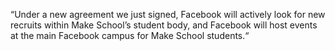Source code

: “Under a new agreement we just signed, Facebook will actively look for new recruits within Make School’s student body, and Facebook will host events at the main Facebook campus for Make School students.“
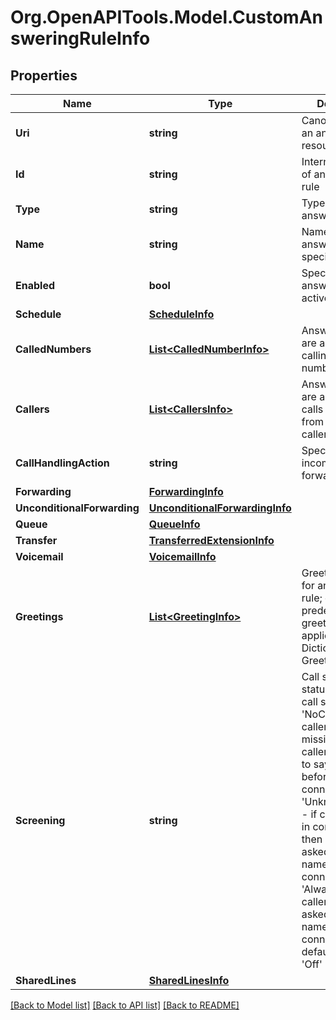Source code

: 
# Org.OpenAPITools.Model.CustomAnsweringRuleInfo

## Properties

Name | Type | Description | Notes
------------ | ------------- | ------------- | -------------
**Uri** | **string** | Canonical URI to an answering rule resource | [optional] 
**Id** | **string** | Internal identifier of an answering rule | [optional] 
**Type** | **string** | Type of an answering rule | [optional] 
**Name** | **string** | Name of an answering rule specified by user | [optional] 
**Enabled** | **bool** | Specifies if an answering rule is active or inactive | [optional] 
**Schedule** | [**ScheduleInfo**](ScheduleInfo.md) |  | [optional] 
**CalledNumbers** | [**List&lt;CalledNumberInfo&gt;**](CalledNumberInfo.md) | Answering rules are applied when calling to selected number(s) | [optional] 
**Callers** | [**List&lt;CallersInfo&gt;**](CallersInfo.md) | Answering rules are applied when calls are received from specified caller(s) | [optional] 
**CallHandlingAction** | **string** | Specifies how incoming calls are forwarded | [optional] 
**Forwarding** | [**ForwardingInfo**](ForwardingInfo.md) |  | [optional] 
**UnconditionalForwarding** | [**UnconditionalForwardingInfo**](UnconditionalForwardingInfo.md) |  | [optional] 
**Queue** | [**QueueInfo**](QueueInfo.md) |  | [optional] 
**Transfer** | [**TransferredExtensionInfo**](TransferredExtensionInfo.md) |  | [optional] 
**Voicemail** | [**VoicemailInfo**](VoicemailInfo.md) |  | [optional] 
**Greetings** | [**List&lt;GreetingInfo&gt;**](GreetingInfo.md) | Greetings applied for an answering rule; only predefined greetings can be applied, see Dictionary Greeting List | [optional] 
**Screening** | **string** | Call screening status. &#39;Off&#39; - no call screening; &#39;NoCallerId&#39; - if caller ID is missing, then callers are asked to say their name before connecting; &#39;UnknownCallerId&#39; - if caller ID is not in contact list, then callers are asked to say their name before connecting; &#39;Always&#39; - the callers are always asked to say their name before connecting. The default value is &#39;Off&#39; | [optional] 
**SharedLines** | [**SharedLinesInfo**](SharedLinesInfo.md) |  | [optional] 

[[Back to Model list]](../README.md#documentation-for-models)
[[Back to API list]](../README.md#documentation-for-api-endpoints)
[[Back to README]](../README.md)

== What you will do ==
Line by line, output the material above exactly, passing over the pictures.

== Exercise response ==
Source code

: “Under a new agreement we just signed, Facebook will actively look for new recruits within Make School’s student body, and Facebook will host events at the main Facebook campus for Make School students.“
Source code

: 
# Org.OpenAPITools.Model.CustomAnsweringRuleInfo

## Properties

Name | Type | Description | Notes
------------ | ------------- | ------------- | -------------
**Uri** | **string** | Canonical URI to an answering rule resource | [optional] 
**Id** | **string** | Internal identifier of an answering rule | [optional] 
**Type** | **string** | Type of an answering rule | [optional] 
**Name** | **string** | Name of an answering rule specified by user | [optional] 
**Enabled** | **bool** | Specifies if an answering rule is active or inactive | [optional] 
**Schedule** | [**ScheduleInfo**](ScheduleInfo.md) |  | [optional] 
**CalledNumbers** | [**List&lt;CalledNumberInfo&gt;**](CalledNumberInfo.md) | Answering rules are applied when calling to selected number(s) | [optional] 
**Callers** | [**List&lt;CallersInfo&gt;**](CallersInfo.md) | Answering rules are applied when calls are received from specified caller(s) | [optional] 
**CallHandlingAction** | **string** | Specifies how incoming calls are forwarded | [optional] 
**Forwarding** | [**ForwardingInfo**](ForwardingInfo.md) |  | [optional] 
**UnconditionalForwarding** | [**UnconditionalForwardingInfo**](UnconditionalForwardingInfo.md) |  | [optional] 
**Queue** | [**QueueInfo**](QueueInfo.md) |  | [optional] 
**Transfer** | [**TransferredExtensionInfo**](TransferredExtensionInfo.md) |  | [optional] 
**Voicemail** | [**VoicemailInfo**](VoicemailInfo.md) |  | [optional] 
**Greetings** | [**List&lt;GreetingInfo&gt;**](GreetingInfo.md) | Greetings applied for an answering rule; only predefined greetings can be applied, see Dictionary Greeting List | [optional] 
**Screening** | **string** | Call screening status. &#39;Off&#39; - no call screening; &#39;NoCallerId&#39; - if caller ID is missing, then callers are asked to say their name before connecting; &#39;UnknownCallerId&#39; - if caller ID is not in contact list, then callers are asked to say their name before connecting; &#39;Always&#39; - the callers are always asked to say their name before connecting. The default value is &#39;Off&#39; | [optional] 
**SharedLines** | [**SharedLinesInfo**](SharedLinesInfo.md) |  | [optional] 

[[Back to Model list]](../README.md#documentation-for-models)
[[Back to API list]](../README.md#documentation-for-api-endpoints)
[[Back to README]](../README.md)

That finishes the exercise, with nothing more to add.